"""

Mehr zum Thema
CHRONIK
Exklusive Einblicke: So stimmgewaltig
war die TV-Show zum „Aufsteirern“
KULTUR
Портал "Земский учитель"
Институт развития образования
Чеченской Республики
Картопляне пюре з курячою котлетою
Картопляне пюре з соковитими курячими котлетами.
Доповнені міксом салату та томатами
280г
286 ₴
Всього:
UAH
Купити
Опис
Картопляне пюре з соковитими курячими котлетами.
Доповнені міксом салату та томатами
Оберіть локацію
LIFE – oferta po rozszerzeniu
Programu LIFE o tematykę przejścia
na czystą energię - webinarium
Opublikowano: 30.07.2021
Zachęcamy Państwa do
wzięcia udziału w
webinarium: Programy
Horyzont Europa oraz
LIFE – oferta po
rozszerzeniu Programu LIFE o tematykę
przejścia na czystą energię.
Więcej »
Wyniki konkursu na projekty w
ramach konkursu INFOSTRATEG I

"""
"""

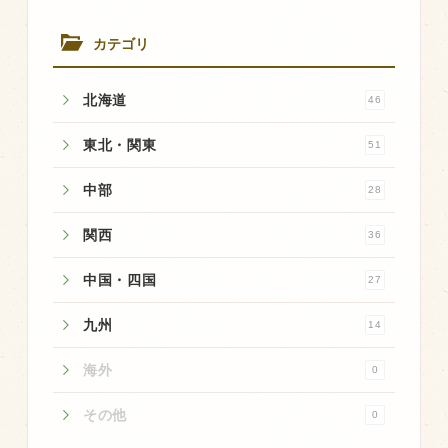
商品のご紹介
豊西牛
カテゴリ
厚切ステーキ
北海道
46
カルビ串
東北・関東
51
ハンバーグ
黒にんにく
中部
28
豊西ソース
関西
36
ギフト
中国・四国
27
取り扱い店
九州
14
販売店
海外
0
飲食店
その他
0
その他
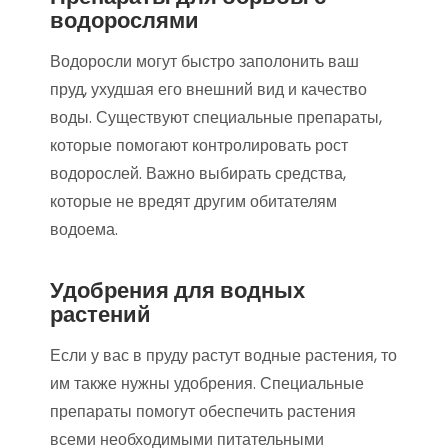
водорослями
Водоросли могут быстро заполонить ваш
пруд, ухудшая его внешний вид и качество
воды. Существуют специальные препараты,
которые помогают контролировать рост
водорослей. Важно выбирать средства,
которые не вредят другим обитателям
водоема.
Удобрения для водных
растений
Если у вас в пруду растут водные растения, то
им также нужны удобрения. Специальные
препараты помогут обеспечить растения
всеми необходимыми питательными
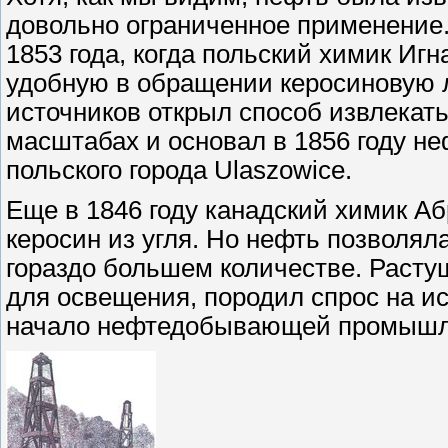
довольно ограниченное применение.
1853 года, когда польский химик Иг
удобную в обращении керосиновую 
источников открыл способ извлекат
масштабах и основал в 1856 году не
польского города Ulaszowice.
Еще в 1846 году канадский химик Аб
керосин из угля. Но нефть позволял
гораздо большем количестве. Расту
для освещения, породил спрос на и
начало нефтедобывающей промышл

"""

Reproduce the lines of the records verbatim, starting with the line that contains "Mehr zum Thema" and going on through the line that contains "ramach konkursu INFOSTRATEG I", with both of those lines included. Output only those lines.

▶ **Result of this task**:
Mehr zum Thema
CHRONIK
Exklusive Einblicke: So stimmgewaltig
war die TV-Show zum „Aufsteirern“
KULTUR
Портал "Земский учитель"
Институт развития образования
Чеченской Республики
Картопляне пюре з курячою котлетою
Картопляне пюре з соковитими курячими котлетами.
Доповнені міксом салату та томатами
280г
286 ₴
Всього:
UAH
Купити
Опис
Картопляне пюре з соковитими курячими котлетами.
Доповнені міксом салату та томатами
Оберіть локацію
LIFE – oferta po rozszerzeniu
Programu LIFE o tematykę przejścia
na czystą energię - webinarium
Opublikowano: 30.07.2021
Zachęcamy Państwa do
wzięcia udziału w
webinarium: Programy
Horyzont Europa oraz
LIFE – oferta po
rozszerzeniu Programu LIFE o tematykę
przejścia na czystą energię.
Więcej »
Wyniki konkursu na projekty w
ramach konkursu INFOSTRATEG I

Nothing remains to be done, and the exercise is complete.